Aon’s Pension Risk Survey shows increase in delegated solutions, diversification

TORONTO (October 17, 2019) – Entering 2019 amid market volatility and a shifting regulatory landscape, Canadian pension plans are increasingly focused on implementing long-term goals and mitigating asset risk, according to the latest Pension Risk Survey from Aon plc (NYSE:AON), a leading global professional services firm providing a broad range of risk, retirement and health solutions.
The biennial Canadian Pension Risk Survey – part of a global series of Aon surveys that follow defined benefit (DB) plan sponsors’ risk management attitudes and practices around the world – suggests that plan sponsors are taking a more strategic approach, with a greater focus on goal-setting, as well as delegated investment management, alternative assets and global diversification.
“2018 was the best of times and the worst of times for plan sponsors hoping to adjust their plan’s risk profile, as median solvency whipsawed off decade highs in just months, forcing plan sponsors to be quick to react – or miss out,” said William da Silva, Canadian Practice Director, Retirement Solutions, Aon. “De-risking remains an opportunity, but it will require thoughtful attention not just to long-term objectives, but also to risk monitoring and longevity issues – which so far seem not to be on many plan sponsors’ radar. With the trend in funding rules shifting away from mark-to-market measures in favour of a long-term focus, plan sponsors should be careful to ensure that optimal decisions are made to balance the need for returns with management of cost volatility.”
“When it comes to investments, plan sponsors are embracing more active approaches to managing market risk,” said Erwan Pirou, Chief Investment Officer for Aon’s Delegated Investment Solutions in Canada. “We’re seeing more delegated management, global diversification and alternative assets in the mix, but sponsors will need to continue to be dynamic in their investment stance, while paying even closer attention to risk mitigation. Recent gains from equities and a fall in interest rates have pushed down future returns on many asset classes, meaning plan sponsors must focus on how to maximize risk-adjusted returns.”
Key Facts:

  • 96% of plans have a long-term strategy to reach their objectives, up from just 50% a decade ago.
  • More than half of sponsors with a long-term plan identify sustainability (i.e. having an affordable level of contributions with low volatility) as their lead strategy in reaching long-term goals.
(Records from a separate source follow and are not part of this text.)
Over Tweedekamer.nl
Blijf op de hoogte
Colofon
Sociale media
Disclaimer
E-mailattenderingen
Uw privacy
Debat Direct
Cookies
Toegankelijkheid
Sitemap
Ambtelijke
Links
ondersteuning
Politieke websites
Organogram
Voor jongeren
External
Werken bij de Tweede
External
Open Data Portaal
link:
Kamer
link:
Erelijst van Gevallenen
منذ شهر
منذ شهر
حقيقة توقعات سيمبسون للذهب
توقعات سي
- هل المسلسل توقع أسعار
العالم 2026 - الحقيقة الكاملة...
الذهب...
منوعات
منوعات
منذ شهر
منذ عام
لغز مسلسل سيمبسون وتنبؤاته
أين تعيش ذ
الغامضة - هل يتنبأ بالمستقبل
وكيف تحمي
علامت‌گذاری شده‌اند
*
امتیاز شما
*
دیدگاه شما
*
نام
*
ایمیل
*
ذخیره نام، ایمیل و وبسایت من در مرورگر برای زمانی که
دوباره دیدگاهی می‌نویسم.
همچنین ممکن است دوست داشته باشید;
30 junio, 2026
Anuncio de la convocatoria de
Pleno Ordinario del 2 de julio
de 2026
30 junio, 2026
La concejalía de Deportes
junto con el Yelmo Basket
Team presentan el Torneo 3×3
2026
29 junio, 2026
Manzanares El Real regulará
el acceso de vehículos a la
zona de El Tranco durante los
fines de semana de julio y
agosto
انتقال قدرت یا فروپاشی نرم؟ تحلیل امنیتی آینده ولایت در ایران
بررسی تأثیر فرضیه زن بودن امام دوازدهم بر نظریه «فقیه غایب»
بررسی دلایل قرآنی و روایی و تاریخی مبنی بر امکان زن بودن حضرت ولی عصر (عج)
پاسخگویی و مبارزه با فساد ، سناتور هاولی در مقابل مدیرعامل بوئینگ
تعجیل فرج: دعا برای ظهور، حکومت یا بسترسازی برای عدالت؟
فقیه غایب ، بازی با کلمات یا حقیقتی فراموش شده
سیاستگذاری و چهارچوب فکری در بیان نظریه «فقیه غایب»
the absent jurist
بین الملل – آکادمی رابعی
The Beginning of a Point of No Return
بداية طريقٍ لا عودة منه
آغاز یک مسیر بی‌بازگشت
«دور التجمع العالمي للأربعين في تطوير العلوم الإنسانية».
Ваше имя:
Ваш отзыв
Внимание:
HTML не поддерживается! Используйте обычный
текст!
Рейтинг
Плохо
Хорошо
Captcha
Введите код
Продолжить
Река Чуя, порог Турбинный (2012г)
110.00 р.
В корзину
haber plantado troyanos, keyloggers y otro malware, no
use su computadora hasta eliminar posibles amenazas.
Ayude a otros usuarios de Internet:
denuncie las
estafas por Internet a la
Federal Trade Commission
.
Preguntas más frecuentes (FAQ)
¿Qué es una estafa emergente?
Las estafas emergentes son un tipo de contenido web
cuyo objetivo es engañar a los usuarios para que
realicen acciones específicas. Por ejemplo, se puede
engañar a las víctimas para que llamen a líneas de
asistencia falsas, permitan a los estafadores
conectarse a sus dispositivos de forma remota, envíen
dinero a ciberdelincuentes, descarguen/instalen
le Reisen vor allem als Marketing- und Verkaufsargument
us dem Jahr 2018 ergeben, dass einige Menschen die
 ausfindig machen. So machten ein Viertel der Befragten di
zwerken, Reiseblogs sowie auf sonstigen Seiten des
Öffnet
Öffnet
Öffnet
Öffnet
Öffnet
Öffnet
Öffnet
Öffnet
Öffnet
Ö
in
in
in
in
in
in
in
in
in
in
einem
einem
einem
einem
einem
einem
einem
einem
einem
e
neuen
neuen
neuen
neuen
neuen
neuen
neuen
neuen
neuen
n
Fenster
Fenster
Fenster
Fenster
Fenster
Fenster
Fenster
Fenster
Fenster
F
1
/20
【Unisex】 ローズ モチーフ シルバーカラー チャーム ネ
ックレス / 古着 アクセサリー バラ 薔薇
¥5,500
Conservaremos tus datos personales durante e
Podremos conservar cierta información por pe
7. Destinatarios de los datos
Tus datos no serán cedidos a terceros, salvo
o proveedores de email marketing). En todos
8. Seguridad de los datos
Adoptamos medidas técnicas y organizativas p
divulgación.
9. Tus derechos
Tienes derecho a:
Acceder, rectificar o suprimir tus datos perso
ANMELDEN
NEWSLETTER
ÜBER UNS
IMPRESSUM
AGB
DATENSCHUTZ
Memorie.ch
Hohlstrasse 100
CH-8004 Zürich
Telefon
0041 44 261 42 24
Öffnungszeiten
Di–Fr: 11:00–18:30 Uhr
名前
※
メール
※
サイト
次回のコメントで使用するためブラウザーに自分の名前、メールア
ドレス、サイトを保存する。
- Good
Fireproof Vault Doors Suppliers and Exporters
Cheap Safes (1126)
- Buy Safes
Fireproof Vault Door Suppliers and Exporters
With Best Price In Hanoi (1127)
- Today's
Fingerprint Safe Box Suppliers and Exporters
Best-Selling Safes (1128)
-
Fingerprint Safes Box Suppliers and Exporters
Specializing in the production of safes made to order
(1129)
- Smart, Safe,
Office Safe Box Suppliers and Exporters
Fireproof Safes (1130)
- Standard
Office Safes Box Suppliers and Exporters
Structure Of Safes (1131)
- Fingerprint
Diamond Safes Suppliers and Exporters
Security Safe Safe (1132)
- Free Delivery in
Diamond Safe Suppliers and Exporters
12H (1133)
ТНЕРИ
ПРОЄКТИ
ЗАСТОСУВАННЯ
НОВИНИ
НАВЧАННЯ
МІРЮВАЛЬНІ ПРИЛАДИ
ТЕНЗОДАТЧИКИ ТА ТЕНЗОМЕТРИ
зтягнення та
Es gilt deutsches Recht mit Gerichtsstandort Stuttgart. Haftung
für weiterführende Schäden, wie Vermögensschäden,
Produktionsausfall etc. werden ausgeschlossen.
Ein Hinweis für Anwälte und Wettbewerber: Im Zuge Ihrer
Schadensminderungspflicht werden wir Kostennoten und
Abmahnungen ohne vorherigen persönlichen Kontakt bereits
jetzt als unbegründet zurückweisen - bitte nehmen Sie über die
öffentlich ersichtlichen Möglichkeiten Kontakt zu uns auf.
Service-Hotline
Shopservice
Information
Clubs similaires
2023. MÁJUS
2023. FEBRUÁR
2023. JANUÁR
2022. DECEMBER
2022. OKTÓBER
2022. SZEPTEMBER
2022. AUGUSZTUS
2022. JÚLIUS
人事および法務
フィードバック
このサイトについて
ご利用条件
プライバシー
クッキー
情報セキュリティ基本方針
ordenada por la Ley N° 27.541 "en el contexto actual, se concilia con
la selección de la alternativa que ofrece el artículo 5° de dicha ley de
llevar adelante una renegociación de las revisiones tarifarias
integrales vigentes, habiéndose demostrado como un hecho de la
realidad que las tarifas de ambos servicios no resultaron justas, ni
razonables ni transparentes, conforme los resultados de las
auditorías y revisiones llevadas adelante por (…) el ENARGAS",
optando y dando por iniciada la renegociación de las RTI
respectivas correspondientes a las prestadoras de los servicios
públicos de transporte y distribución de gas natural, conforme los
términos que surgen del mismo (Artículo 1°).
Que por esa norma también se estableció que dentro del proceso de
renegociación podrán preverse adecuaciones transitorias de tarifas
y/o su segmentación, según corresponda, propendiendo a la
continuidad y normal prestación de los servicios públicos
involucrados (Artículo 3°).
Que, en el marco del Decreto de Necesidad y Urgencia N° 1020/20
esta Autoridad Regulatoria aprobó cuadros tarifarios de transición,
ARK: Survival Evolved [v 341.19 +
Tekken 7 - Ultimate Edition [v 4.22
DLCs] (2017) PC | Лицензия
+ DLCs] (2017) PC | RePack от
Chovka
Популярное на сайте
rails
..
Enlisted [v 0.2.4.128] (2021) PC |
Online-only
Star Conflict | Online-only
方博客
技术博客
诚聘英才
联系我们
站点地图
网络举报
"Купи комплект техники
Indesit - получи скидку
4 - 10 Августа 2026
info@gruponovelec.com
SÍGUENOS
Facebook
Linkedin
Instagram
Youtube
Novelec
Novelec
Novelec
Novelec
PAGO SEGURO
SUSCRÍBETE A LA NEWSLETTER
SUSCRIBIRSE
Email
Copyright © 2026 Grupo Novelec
  • A high proportion of sponsors have already deployed or are likely to turn to delegated investment solutions to better manage asset risk. For instance, 43% already outsource asset manager monitoring, and another 31% say they are very or somewhat likely to do so.
  • Key shifts in portfolios include a move away from traditional asset classes and towards alternatives, particularly foreign equities, real estate and illiquid alternatives like private equity and infrastructure.
  • The proportion of sponsors not willing to hedge pension risks declined. In particular, more are open to hedging inflation risk, interest rate risk and currency risk.
  • Annual monitoring of pension risk remains the most common practice, but asset values and performance tend to be monitored more frequently, with 25% doing so monthly or weekly. On funding levels, 46% of sponsors monitor risk quarterly or more frequently.
  • In response to provincial regulatory reform, 75% of Quebec plan sponsors intend to make changes to funding strategy and 73% to investment strategy. In Ontario, where new regulations are expected soon, 44% intend to make changes to funding and investment strategies.
  • Cyber risk is an emerging threat to all businesses, including pension plans, but the survey suggests that many plans have yet to take action.